REQUIRED WORK
- a) In the HBase mailing-list message, what is the HBase WAL also referred to as?
- b) Rewrite everything from "On Mon, Sep" down to "might have happened." in the HBase mailing-list message, putting "staging" in place of "production".
- c) Does the HBase mailing-list message support each of these statements? (i) The lost table held about 100 rows. (ii) Edits go to the memstore before they go to the WAL. (iii) In 0.90.x the hostname lookup is done only once.

TEXT EXCERPT
On Mon, Sep 27, 2010 at 7:52 PM, Dmitriy Lyubimov <[email protected]> wrote:
> Hi,
>
> i would be very grateful if somebody could clarify the following for me
> please.  (0.20.5)
>
> yesterday we lost a short table (~100 rows) in production without a trace.
> no matter how deep i looked in the logs of regionservers and the master, i
> haven't got a clue how it might have happened.
>
> When i looked at the table though, i did not find any files, which may mean
> that it never got flushed from WAL and got compacted. When i reconstituted
> it and ran compaction, the file did  finally appear .
>

What did you do to 'reconstitute'?

FYI, edits go first to WAL and then to memstore.  A file will not
appear in the filesystem until memstore flushes.  100 rows is probably
not enough to bring on a flush.


> also, in the .log (hlog) directory, i noticed some duplicate entries with
> both long and short host names (i.e. something like 'data4,...' and
> 'data4.foo.bar,...' ) which may result from the moment we decided to switch
> to /etc/hosts name resolution instead of dns (just to see if that'll improve
> our networking issues).
>

Yeah, probably.

Our hostname lookup is done once in 0.90.x and forever after we keep
on w/ that name regardless so this should not happen going forward.


> So i have the following questions :
>
> 1 -- when is WAL (or hlog, if it's the same?) is triggered and the actual
> tablet file is built? is it a size-based threshold? is there an max age
> threshold?

Yes, the hbase WAL is also referred to as hlog and our WAL is
implemented by the o.a.h.h.regionserver.wal.HLog class.

Every edit first is appended to the WAL that each regionserver keeps up.

(Dataset records)
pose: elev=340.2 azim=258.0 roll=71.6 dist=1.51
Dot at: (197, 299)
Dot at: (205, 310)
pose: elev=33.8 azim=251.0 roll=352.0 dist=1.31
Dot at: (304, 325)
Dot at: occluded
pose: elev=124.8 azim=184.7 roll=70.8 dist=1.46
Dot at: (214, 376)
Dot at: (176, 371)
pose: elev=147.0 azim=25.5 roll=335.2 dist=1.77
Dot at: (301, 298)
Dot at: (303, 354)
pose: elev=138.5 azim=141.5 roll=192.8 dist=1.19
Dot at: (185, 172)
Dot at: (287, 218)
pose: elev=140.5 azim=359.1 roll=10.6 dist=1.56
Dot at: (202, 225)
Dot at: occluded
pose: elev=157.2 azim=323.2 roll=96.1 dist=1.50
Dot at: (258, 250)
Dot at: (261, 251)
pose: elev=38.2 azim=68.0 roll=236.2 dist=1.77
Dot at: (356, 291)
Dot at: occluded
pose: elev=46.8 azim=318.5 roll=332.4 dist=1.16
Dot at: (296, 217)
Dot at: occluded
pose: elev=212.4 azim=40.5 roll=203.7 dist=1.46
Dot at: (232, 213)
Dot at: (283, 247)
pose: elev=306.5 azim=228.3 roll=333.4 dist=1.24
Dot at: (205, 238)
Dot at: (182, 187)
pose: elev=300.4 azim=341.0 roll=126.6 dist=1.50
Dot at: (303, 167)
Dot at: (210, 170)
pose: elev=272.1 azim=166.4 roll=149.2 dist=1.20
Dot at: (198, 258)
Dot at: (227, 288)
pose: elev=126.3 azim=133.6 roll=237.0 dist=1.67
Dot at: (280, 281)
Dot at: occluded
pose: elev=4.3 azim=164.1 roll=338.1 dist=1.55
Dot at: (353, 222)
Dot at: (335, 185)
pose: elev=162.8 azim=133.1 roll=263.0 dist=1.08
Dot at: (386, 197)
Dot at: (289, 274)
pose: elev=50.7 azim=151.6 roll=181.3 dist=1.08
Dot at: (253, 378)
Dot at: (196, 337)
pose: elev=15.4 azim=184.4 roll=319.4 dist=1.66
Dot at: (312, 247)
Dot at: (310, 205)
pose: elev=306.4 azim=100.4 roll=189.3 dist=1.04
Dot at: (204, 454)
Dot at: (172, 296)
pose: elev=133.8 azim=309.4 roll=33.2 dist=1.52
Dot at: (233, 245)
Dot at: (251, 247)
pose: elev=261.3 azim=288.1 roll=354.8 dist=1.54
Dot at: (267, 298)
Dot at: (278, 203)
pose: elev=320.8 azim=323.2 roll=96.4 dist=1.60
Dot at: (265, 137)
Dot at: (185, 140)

TASK-BY-TASK SOLUTIONS
- a) The hlog.

- b)
On Mon, Sep 27, 2010 at 7:52 PM, Dmitriy Lyubimov <[email protected]> wrote:
> Hi,
>
> i would be very grateful if somebody could clarify the following for me
> please.  (0.20.5)
>
> yesterday we lost a short table (~100 rows) in staging without a trace.
> no matter how deep i looked in the logs of regionservers and the master, i
> haven't got a clue how it might have happened.

- c)
(i) Yes: "a short table (~100 rows)"
(ii) No: "edits go first to WAL and then to memstore."
(iii) Yes: "Our hostname lookup is done once in 0.90.x"